Não está claro como será a ida de Regina Duarte à Cinemateca - se ela será indicada a um cargo de confiança ou se será contratada pela OS para gerir a Cinemateca.

Organizações sociais são entidades privadas com autonomia administrativa que fazem acordos de gestão com governos, então a OS que gere a Cinemateca não precisaria contratar Regina, em teoria.

"A saída da Secretária Especial da Cultura do cargo se dará em Diário Oficial da União. No momento ainda não há confirmação oficial de que posição ela irá assumir, na possível ida à Cinematéca (sic)", respondeu a Secretaria Especial da Cultura por meio de sua assessoria de imprensa.

A pasta também informou que o processo de chamamento público que irá selecionar uma OS para manter e gerir a Cinemateca "encontra-se em andamento, finalizando a fase interna para publicação em breve" e que "ações nesse período serão atendimentos, no que couber, via contratos emergenciais, sem prejuízo ao acervo, bem como a continuidade de trabalho". A secretaria não respondeu sobre os prazos para tanto.

A notícia da ida de Regina Duarte à Cinemateca pegou contratados e antigos gestores da instituição de surpresa.

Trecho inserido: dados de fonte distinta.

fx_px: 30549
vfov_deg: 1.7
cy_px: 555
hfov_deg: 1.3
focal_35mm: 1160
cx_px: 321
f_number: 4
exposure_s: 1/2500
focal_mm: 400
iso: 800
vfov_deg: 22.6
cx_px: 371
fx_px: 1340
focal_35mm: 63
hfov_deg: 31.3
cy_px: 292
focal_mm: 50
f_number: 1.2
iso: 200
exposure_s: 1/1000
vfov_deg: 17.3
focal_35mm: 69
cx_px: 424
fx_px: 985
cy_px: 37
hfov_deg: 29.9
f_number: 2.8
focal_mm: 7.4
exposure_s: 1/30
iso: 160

"Sem pensar muito, minha ideia inicial é que uma gestão de Regina Duarte à frente da Cinemateca não vai ser boa", diz Ohtake. "Eu não sei como vai ser com a Regina, mas se depender do Bolsonaro, vai ser absolutamente horroroso."

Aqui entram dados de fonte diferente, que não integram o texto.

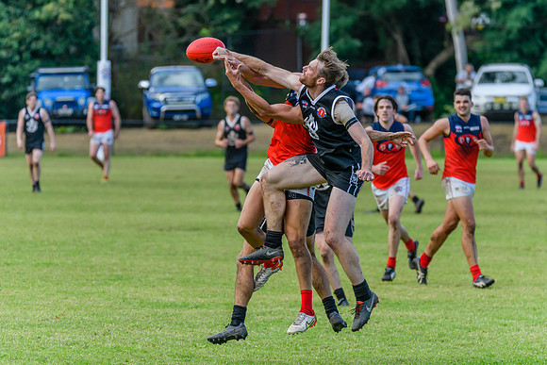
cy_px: 177
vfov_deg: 4.0
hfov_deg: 5.9
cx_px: 280
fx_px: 5283
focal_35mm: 348
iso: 2000
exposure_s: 1/2000
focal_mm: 300
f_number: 5.6
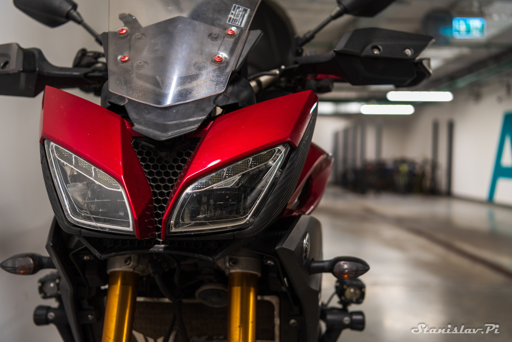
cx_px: 256
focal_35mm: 38
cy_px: 171
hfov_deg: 50.7
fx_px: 541
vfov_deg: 35.1
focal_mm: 38
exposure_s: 1/50
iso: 500
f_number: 3.2
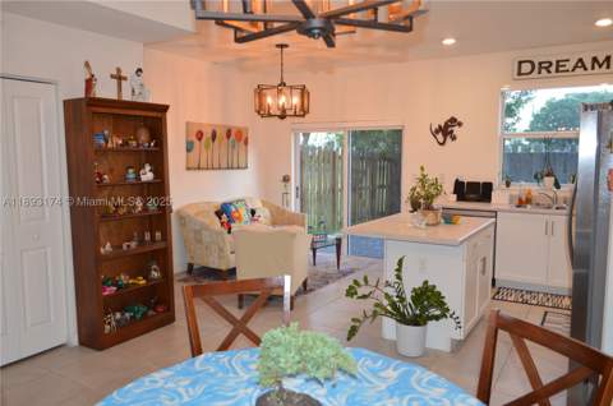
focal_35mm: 27
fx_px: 459
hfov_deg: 67.5
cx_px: 306
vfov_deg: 47.7
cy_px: 203
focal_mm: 18
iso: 400
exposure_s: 1/60
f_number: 3.5
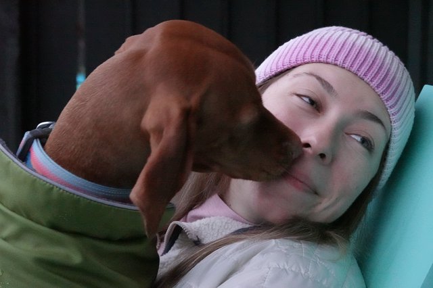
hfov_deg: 26.0
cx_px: 216
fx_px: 938
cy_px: 144
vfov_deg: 17.5
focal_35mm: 78
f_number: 4
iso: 6400
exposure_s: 1/100
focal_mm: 28.54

Para o cineasta João Batista de Andrade, que assumiu interinamente a pasta da Cultura durante o governo Temer, Regina "não tem nada a ver com a Cinemateca". "Ela não entende nada do que é cinema, do que a Cinemateca faz, e não tem prestígio do próprio governo que ela representa", diz.

"Vai fazer o que na Cinemateca, que está precisando de força? Ela não tem a menor força, nem perante o próprio governo. Regina e todos vão ser responsabilizados pelas perdas da Cinemateca nesse período. Por essa falência a que estão levando a Cinemateca."